In the records below, quote the text verbatim from the line that contains "Quality Materials, Expert" through the line that contains "a food supplement that does not contain", including both of those lines. Leave the pictures out of your answer.

===== RECORDED INFORMATION

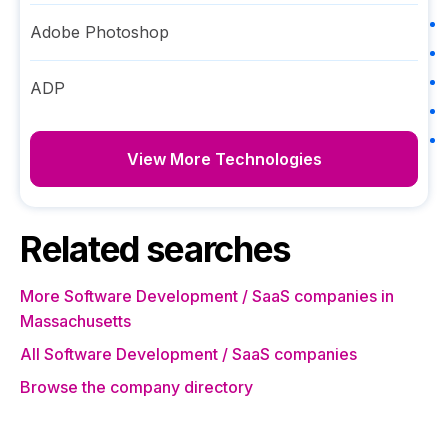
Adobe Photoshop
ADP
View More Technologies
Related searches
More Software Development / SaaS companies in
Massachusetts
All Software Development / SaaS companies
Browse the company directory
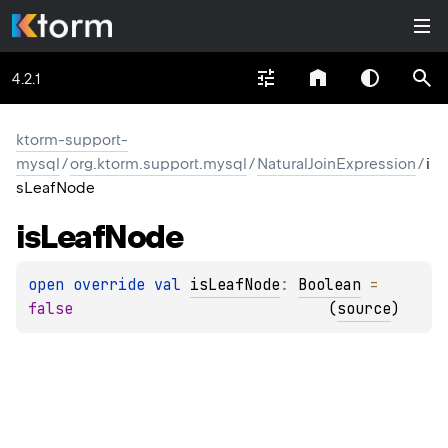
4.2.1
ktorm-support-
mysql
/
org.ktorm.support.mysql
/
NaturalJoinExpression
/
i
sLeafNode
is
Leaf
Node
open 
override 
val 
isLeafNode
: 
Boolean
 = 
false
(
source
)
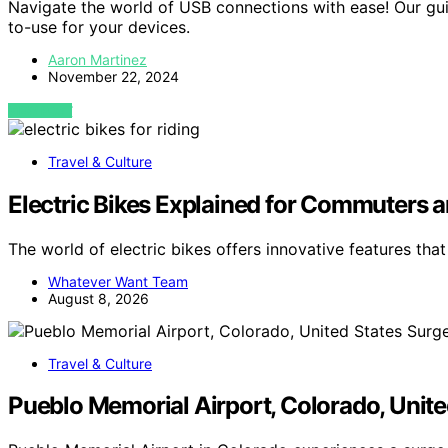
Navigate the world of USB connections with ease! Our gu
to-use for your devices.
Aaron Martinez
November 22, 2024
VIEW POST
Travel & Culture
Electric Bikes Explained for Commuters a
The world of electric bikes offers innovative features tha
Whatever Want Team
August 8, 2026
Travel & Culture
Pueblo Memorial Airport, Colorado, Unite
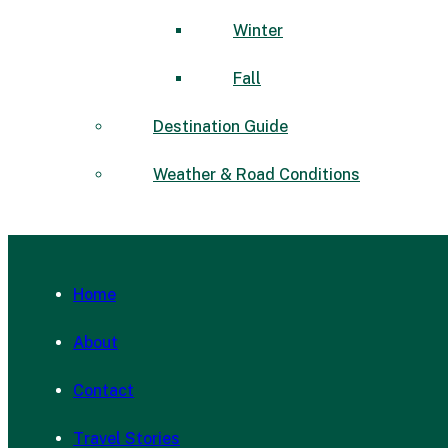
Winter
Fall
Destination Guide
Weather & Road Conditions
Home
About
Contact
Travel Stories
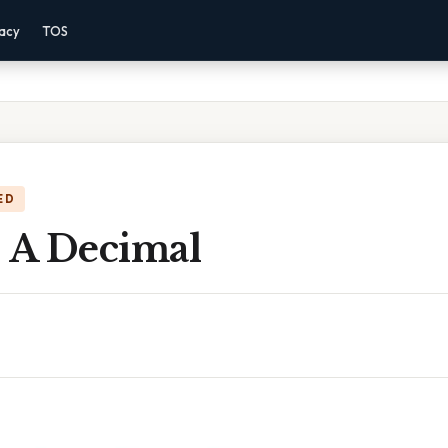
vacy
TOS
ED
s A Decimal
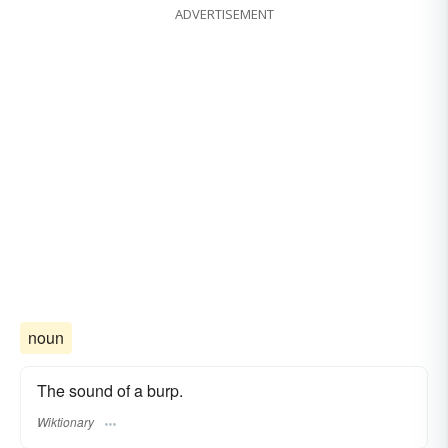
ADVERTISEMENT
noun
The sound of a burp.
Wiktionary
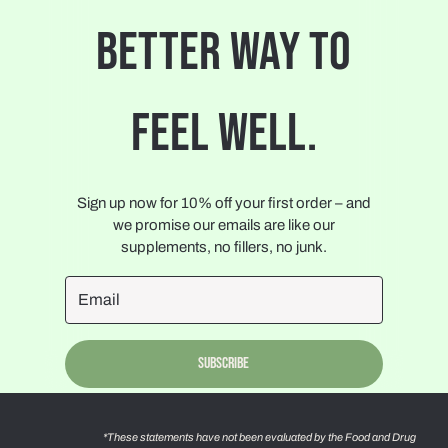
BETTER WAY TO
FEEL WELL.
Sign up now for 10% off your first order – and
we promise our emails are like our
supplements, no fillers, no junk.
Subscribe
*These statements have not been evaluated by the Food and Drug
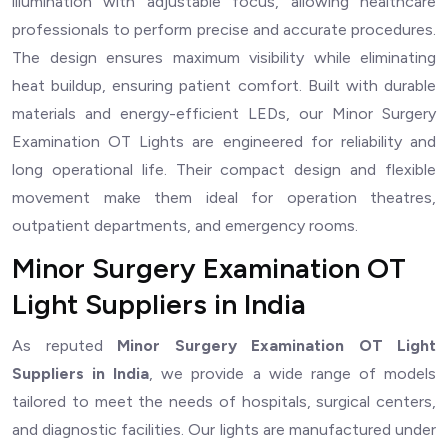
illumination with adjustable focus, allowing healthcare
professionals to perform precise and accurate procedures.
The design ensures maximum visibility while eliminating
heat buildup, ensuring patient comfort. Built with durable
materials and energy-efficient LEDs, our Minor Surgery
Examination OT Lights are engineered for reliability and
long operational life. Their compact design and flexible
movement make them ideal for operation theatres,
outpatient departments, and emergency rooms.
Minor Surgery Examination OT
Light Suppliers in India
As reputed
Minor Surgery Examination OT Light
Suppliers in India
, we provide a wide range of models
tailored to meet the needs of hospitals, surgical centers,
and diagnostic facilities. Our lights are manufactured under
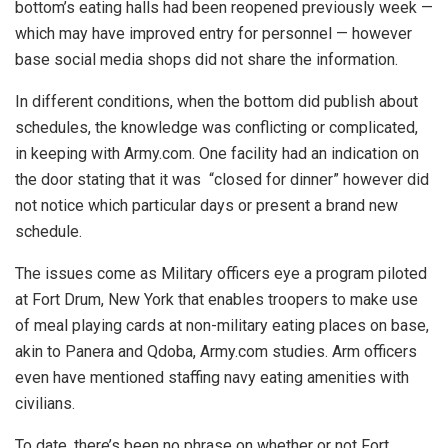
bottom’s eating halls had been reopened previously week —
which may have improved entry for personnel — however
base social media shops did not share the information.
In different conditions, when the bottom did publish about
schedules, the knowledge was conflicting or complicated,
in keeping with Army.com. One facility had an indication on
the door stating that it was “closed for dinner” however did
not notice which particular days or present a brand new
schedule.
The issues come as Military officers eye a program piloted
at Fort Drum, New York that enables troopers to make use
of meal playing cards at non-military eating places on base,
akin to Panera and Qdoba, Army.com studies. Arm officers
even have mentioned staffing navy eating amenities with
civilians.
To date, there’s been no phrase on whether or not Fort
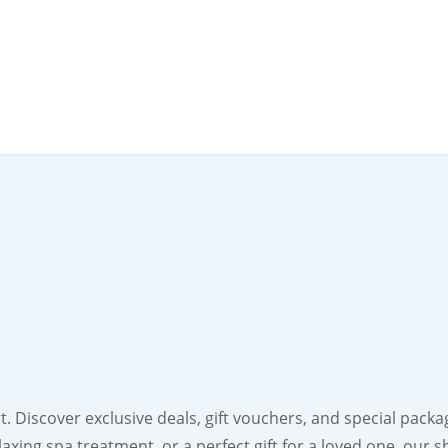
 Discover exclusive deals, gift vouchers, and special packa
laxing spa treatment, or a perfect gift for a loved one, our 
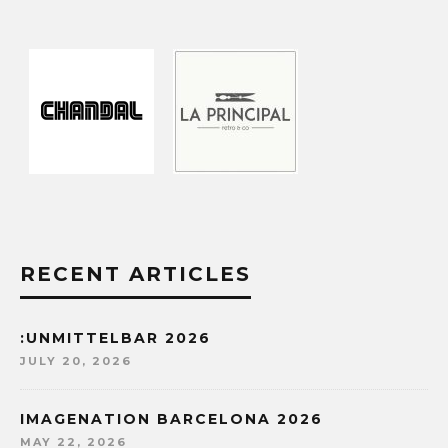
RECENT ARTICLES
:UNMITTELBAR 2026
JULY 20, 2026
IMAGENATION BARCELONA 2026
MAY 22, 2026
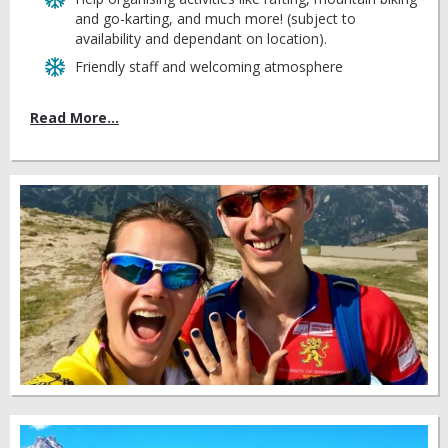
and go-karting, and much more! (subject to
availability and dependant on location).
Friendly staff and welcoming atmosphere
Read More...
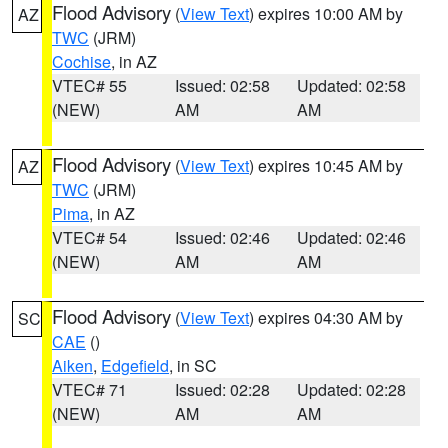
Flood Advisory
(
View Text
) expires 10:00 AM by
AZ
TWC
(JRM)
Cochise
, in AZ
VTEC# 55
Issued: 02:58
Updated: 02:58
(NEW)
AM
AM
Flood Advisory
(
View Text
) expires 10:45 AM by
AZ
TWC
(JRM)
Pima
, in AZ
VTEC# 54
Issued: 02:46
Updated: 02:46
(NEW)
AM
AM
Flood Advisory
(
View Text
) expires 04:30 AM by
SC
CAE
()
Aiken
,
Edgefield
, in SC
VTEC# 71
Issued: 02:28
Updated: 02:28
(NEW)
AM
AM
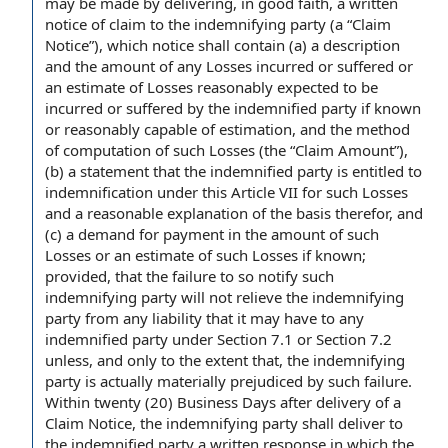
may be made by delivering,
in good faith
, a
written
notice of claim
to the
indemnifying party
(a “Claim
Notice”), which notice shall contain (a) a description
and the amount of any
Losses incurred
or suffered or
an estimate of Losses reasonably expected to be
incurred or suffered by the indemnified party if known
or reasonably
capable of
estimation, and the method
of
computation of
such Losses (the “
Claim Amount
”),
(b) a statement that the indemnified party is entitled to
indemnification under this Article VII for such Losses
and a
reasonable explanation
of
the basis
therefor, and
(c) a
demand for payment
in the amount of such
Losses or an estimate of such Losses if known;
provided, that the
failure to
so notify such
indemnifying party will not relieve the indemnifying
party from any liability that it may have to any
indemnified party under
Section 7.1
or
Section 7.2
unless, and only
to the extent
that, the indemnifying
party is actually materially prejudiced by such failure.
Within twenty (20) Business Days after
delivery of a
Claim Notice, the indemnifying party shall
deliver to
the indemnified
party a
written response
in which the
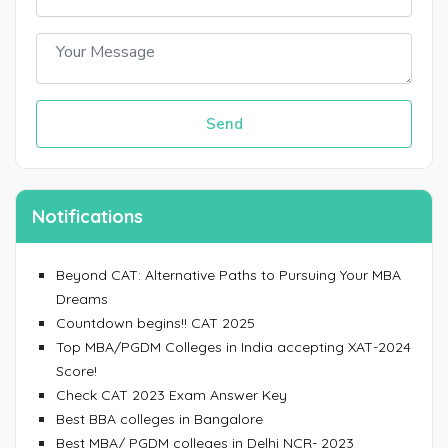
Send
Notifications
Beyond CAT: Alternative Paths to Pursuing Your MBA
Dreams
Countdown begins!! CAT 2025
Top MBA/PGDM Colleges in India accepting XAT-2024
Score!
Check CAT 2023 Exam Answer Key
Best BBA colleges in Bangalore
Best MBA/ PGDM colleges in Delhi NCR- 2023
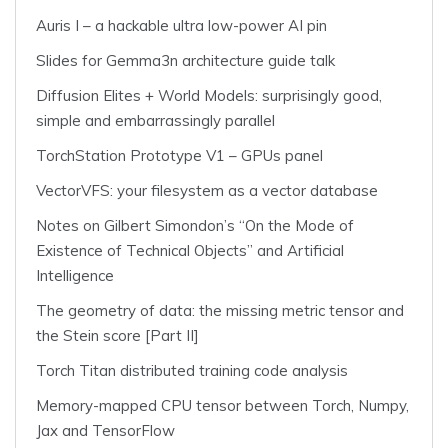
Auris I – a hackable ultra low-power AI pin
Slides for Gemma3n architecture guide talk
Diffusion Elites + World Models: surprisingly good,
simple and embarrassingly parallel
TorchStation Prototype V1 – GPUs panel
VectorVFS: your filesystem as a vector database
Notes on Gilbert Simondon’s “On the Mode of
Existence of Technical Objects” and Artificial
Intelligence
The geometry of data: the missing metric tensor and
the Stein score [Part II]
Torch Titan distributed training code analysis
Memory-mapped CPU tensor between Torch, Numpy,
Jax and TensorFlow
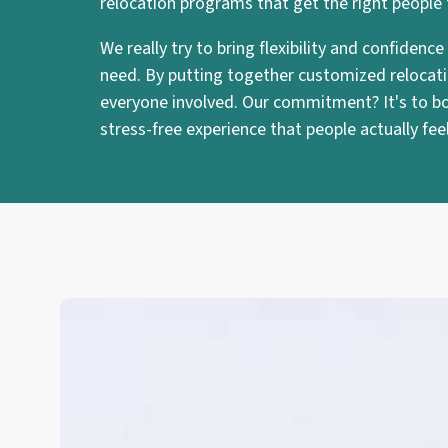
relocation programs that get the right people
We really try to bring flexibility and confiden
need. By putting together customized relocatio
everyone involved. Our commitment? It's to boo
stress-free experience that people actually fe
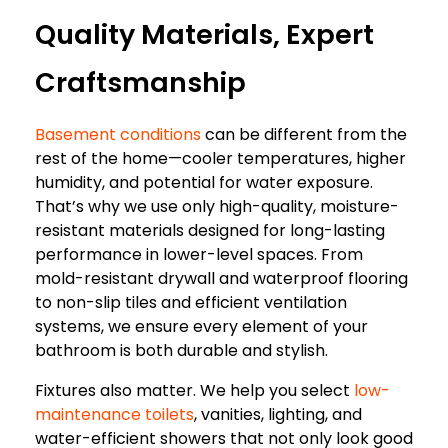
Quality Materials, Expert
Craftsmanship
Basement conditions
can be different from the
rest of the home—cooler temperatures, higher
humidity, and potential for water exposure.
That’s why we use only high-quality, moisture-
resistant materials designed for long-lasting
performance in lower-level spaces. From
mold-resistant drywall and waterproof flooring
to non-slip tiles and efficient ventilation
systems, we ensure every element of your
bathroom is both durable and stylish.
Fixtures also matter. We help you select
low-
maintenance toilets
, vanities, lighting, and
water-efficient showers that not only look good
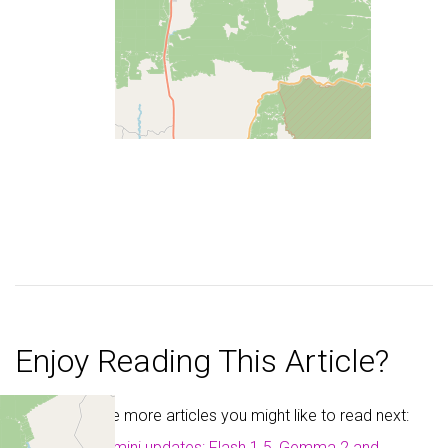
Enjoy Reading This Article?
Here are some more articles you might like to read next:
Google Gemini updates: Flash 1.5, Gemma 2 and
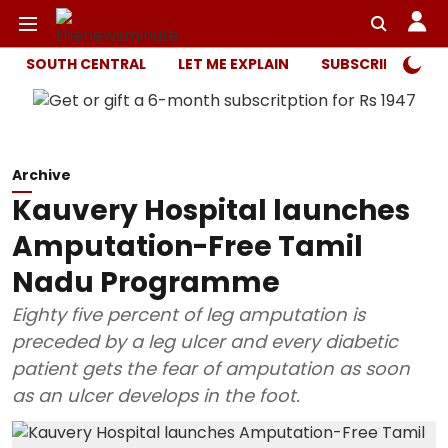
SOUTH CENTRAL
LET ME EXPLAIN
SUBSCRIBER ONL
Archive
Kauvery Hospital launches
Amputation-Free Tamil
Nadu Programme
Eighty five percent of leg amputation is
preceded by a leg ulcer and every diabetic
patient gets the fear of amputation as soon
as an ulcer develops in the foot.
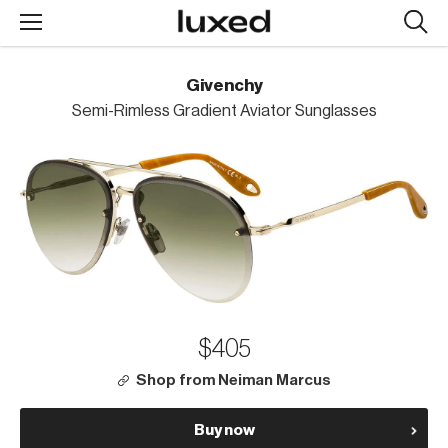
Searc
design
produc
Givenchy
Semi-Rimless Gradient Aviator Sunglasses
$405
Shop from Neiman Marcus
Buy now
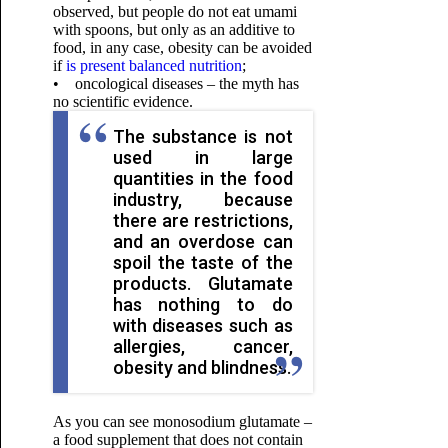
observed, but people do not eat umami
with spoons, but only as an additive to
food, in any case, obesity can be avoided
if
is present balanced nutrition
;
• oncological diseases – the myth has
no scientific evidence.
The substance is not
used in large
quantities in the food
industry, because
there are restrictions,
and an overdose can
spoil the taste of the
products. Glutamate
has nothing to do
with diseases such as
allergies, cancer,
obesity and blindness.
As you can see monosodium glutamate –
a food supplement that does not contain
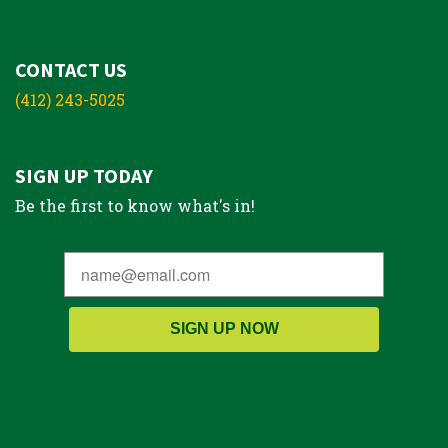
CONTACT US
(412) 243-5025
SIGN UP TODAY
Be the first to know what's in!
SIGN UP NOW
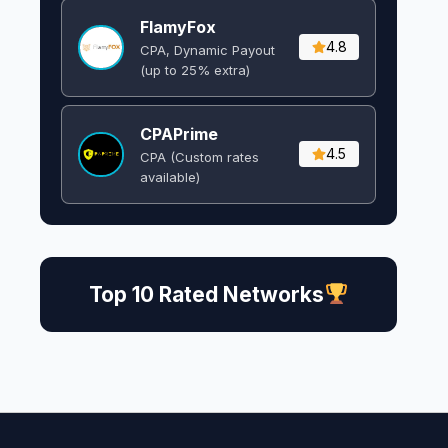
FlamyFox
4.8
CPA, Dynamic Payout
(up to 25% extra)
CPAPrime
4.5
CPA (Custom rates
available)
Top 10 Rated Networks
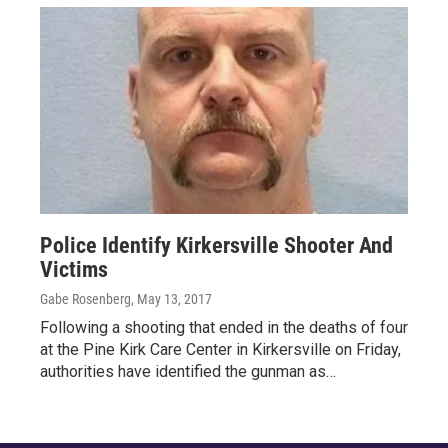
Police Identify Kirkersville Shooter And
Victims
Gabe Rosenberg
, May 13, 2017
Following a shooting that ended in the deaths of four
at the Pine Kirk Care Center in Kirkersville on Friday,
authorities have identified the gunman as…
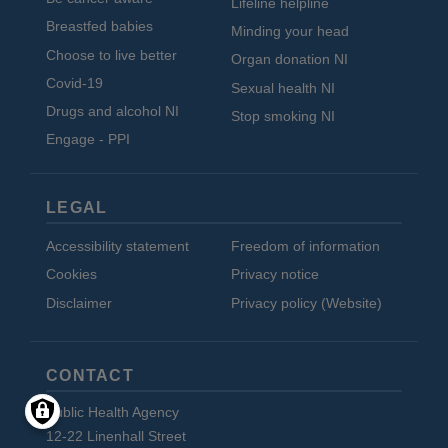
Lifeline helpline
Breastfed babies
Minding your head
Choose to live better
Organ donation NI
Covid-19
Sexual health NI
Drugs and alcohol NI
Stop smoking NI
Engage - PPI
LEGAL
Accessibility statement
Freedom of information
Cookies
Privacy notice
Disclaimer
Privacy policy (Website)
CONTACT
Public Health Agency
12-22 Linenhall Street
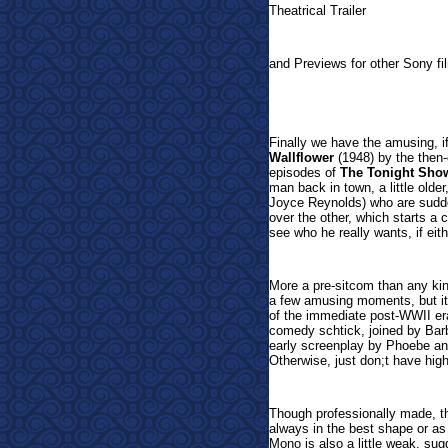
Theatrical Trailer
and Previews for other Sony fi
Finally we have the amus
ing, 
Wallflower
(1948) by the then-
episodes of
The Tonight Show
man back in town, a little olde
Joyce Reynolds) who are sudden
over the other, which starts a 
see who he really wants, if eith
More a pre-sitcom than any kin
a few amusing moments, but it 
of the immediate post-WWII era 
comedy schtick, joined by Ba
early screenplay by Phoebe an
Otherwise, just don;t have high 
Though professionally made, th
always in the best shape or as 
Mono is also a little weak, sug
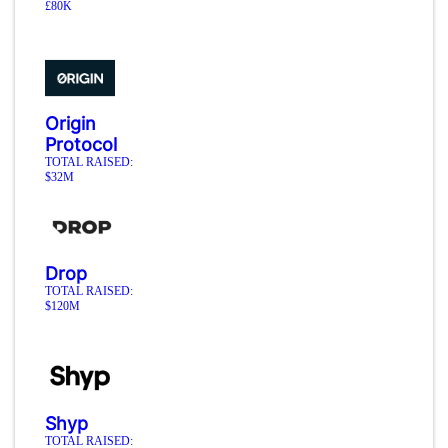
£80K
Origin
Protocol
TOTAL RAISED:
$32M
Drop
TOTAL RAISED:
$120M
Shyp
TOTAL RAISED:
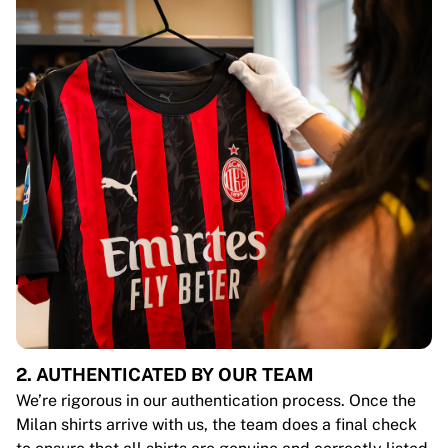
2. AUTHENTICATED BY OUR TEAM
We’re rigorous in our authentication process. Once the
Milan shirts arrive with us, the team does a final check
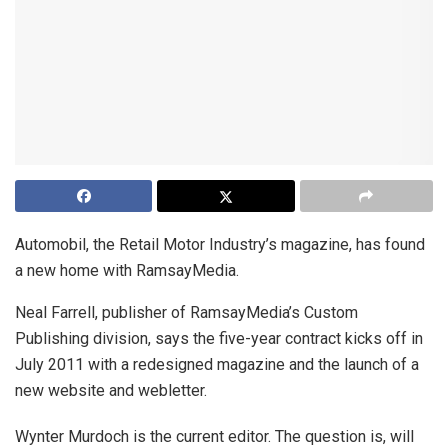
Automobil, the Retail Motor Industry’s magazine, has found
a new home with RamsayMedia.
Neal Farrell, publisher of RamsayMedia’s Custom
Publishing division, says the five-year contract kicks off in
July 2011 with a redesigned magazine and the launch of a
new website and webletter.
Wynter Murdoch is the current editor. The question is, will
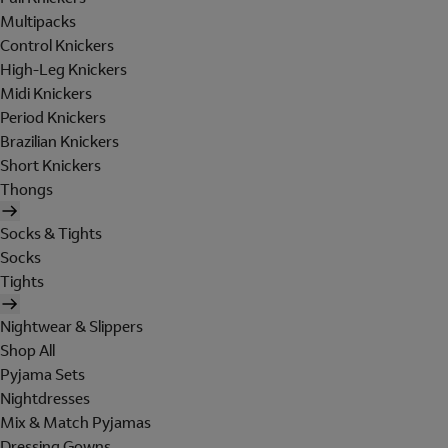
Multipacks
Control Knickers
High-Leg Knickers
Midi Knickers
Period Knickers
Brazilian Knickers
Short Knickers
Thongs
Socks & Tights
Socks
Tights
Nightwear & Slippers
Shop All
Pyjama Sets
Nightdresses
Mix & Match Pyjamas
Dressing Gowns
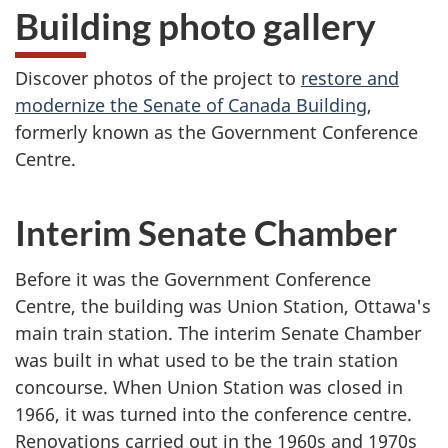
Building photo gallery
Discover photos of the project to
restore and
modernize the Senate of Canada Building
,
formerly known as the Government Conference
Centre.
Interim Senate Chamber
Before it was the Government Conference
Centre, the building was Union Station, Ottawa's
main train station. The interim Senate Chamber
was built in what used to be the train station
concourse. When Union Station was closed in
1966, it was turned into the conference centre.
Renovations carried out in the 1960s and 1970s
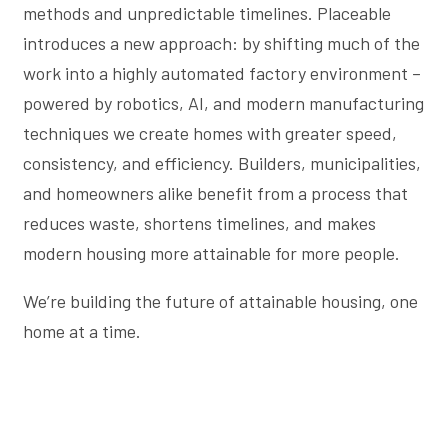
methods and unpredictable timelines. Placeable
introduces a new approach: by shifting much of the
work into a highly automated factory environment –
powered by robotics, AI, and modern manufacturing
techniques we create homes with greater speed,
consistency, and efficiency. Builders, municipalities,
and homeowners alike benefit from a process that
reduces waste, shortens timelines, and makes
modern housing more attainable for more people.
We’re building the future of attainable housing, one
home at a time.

==========

_RESULT_
Quality Materials, Expert
Craftsmanship
Basement conditions
can be different from the
rest of the home—cooler temperatures, higher
humidity, and potential for water exposure.
That’s why we use only high-quality, moisture-
resistant materials designed for long-lasting
performance in lower-level spaces. From
mold-resistant drywall and waterproof flooring
to non-slip tiles and efficient ventilation
systems, we ensure every element of your
bathroom is both durable and stylish.
Fixtures also matter. We help you select
low-
maintenance toilets
, vanities, lighting, and
water-efficient showers that not only look good
Enjoy Reading This Article?
Here are some more articles you might like to read next:
Google Gemini updates: Flash 1.5, Gemma 2 and
SOUTH CENTRAL
LET ME EXPLAIN
SUBSCRIBER ONL
Archive
Kauvery Hospital launches
Amputation-Free Tamil
Nadu Programme
Eighty five percent of leg amputation is
preceded by a leg ulcer and every diabetic
patient gets the fear of amputation as soon
as an ulcer develops in the foot.
Searc
design
produc
Givenchy
Semi-Rimless Gradient Aviator Sunglasses
$405
Shop from Neiman Marcus
Buy now
observed, but people do not eat umami
with spoons, but only as an additive to
food, in any case, obesity can be avoided
if
is present balanced nutrition
;
• oncological diseases – the myth has
no scientific evidence.
The substance is not
used in large
quantities in the food
industry, because
there are restrictions,
and an overdose can
spoil the taste of the
products. Glutamate
has nothing to do
with diseases such as
allergies, cancer,
obesity and blindness.
As you can see monosodium glutamate –
a food supplement that does not contain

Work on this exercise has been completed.